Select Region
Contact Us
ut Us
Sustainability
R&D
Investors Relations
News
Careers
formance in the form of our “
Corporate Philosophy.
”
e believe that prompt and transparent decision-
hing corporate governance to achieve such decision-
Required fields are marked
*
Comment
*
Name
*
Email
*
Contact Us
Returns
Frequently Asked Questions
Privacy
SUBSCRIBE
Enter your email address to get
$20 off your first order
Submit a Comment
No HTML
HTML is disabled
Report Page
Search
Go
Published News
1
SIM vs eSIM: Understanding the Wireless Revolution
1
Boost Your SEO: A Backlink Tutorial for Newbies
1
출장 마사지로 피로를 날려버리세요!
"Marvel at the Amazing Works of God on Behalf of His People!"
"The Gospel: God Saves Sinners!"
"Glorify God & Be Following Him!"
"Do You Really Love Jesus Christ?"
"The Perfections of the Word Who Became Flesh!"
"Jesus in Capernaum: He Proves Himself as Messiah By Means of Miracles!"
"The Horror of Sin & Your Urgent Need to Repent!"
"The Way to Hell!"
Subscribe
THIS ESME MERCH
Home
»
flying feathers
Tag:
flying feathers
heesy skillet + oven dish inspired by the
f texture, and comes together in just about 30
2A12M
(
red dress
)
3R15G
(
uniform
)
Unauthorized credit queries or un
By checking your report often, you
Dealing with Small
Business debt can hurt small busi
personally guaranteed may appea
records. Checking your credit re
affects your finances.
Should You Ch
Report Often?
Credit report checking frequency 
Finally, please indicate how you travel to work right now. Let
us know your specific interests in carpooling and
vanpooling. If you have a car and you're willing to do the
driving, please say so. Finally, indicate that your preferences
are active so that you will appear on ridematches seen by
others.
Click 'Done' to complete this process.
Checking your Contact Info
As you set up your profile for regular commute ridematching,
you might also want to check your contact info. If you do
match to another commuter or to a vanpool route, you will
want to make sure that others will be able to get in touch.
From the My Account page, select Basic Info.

==

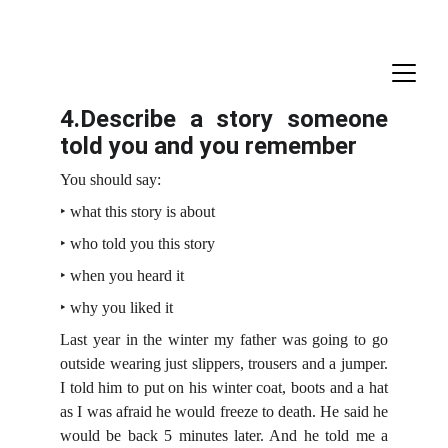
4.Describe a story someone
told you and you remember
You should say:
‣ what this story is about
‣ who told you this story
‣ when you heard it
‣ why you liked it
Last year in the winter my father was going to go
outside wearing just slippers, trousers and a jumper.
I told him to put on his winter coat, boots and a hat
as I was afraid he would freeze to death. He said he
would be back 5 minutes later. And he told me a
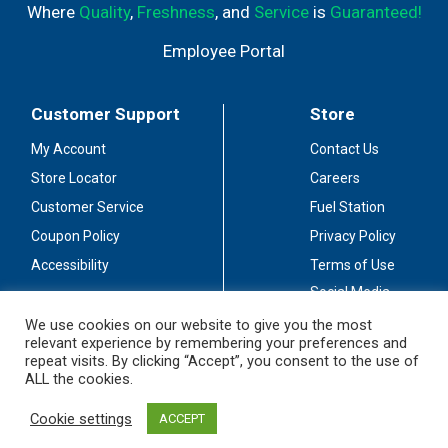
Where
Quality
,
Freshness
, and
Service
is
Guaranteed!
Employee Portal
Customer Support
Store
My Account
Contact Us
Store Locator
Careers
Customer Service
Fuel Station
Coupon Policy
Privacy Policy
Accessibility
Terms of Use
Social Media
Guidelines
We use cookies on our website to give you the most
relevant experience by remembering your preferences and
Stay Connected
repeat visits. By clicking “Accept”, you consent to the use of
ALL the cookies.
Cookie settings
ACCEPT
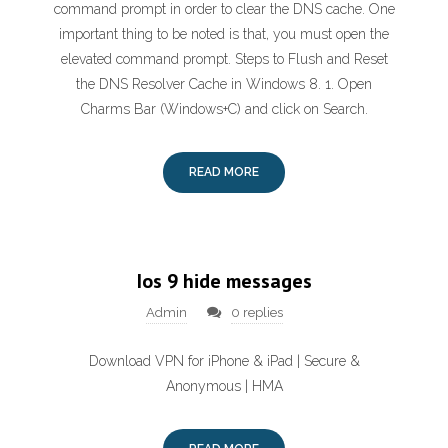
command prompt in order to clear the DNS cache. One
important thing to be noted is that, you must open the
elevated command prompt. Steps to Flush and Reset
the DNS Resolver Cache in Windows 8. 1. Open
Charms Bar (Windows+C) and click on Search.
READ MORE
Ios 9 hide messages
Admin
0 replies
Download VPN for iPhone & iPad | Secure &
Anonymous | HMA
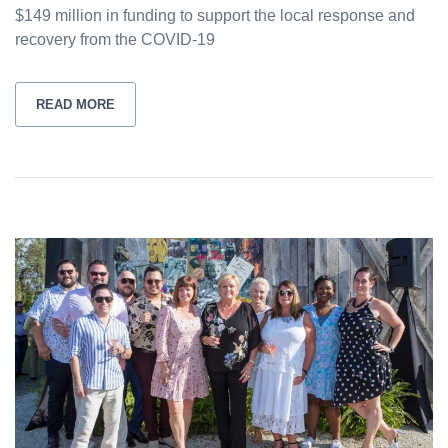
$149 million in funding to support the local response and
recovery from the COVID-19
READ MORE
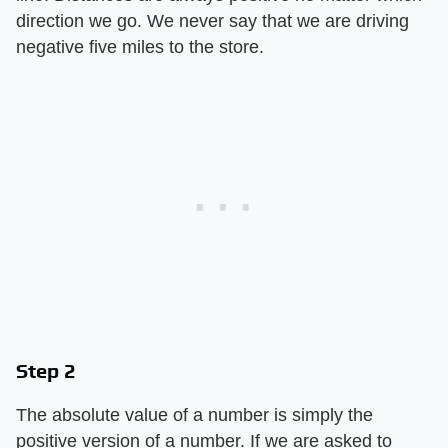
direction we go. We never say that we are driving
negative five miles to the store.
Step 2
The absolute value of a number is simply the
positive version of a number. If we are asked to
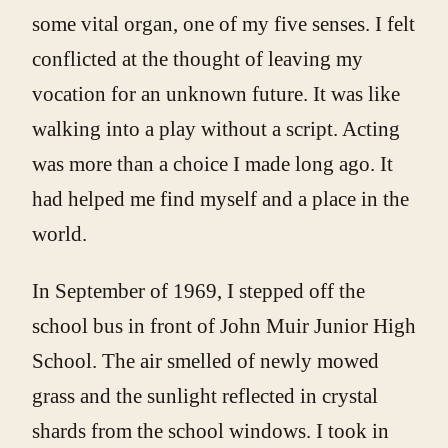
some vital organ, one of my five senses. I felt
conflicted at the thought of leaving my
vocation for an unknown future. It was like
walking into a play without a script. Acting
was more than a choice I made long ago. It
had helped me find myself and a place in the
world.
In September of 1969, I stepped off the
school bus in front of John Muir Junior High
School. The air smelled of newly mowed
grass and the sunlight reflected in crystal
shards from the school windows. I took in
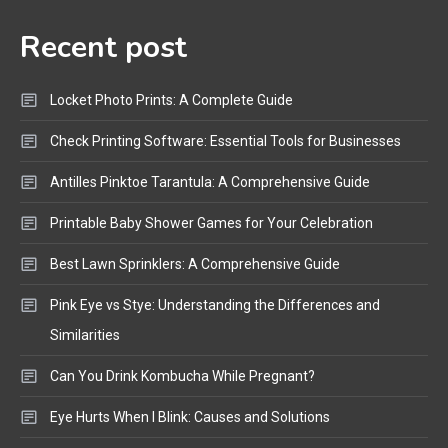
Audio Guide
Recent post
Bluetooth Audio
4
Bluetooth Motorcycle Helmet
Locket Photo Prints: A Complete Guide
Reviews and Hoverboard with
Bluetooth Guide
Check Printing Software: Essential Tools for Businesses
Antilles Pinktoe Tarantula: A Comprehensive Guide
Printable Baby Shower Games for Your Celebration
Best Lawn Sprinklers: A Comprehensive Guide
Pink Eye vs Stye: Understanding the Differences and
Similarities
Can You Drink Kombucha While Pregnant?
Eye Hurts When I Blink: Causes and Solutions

==

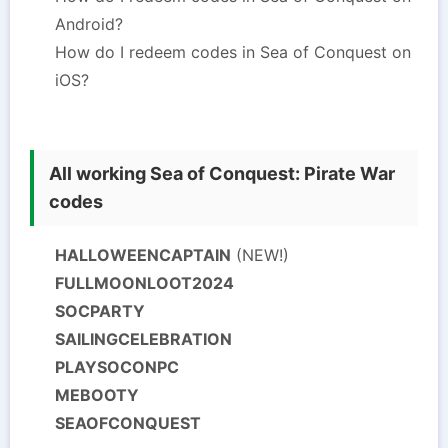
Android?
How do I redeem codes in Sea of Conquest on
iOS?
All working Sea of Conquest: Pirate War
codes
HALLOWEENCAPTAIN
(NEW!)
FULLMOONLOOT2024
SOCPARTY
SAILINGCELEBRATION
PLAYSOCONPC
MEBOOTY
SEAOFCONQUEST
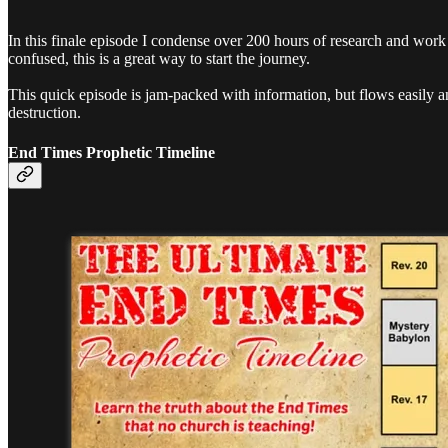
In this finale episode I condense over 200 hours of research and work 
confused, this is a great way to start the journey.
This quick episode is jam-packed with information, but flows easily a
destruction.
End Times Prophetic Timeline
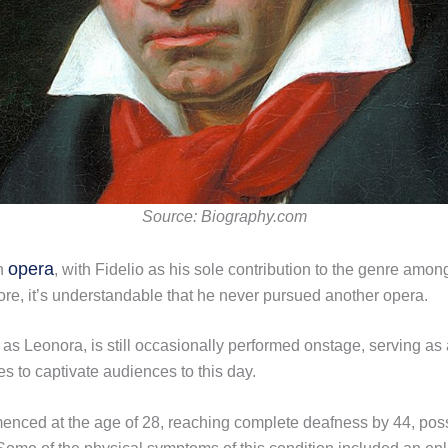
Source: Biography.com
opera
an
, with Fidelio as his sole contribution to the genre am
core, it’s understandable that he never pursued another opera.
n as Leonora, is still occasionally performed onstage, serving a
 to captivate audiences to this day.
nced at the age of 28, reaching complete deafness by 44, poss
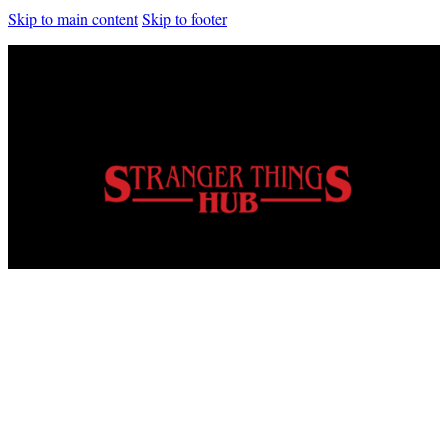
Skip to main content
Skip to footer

### Directions for this task
Please make an exact copy of the lines above from the line with "Select Region" through the line with "Dealing with Small", both ends included.

### Exercise output
Select Region
Contact Us
ut Us
Sustainability
R&D
Investors Relations
News
Careers
formance in the form of our “
Corporate Philosophy.
”
e believe that prompt and transparent decision-
hing corporate governance to achieve such decision-
Required fields are marked
*
Comment
*
Name
*
Email
*
Contact Us
Returns
Frequently Asked Questions
Privacy
SUBSCRIBE
Enter your email address to get
$20 off your first order
Submit a Comment
No HTML
HTML is disabled
Report Page
Search
Go
Published News
1
SIM vs eSIM: Understanding the Wireless Revolution
1
Boost Your SEO: A Backlink Tutorial for Newbies
1
출장 마사지로 피로를 날려버리세요!
"Marvel at the Amazing Works of God on Behalf of His People!"
"The Gospel: God Saves Sinners!"
"Glorify God & Be Following Him!"
"Do You Really Love Jesus Christ?"
"The Perfections of the Word Who Became Flesh!"
"Jesus in Capernaum: He Proves Himself as Messiah By Means of Miracles!"
"The Horror of Sin & Your Urgent Need to Repent!"
"The Way to Hell!"
Subscribe
THIS ESME MERCH
Home
»
flying feathers
Tag:
flying feathers
heesy skillet + oven dish inspired by the
f texture, and comes together in just about 30
2A12M
(
red dress
)
3R15G
(
uniform
)
Unauthorized credit queries or un
By checking your report often, you
Dealing with Small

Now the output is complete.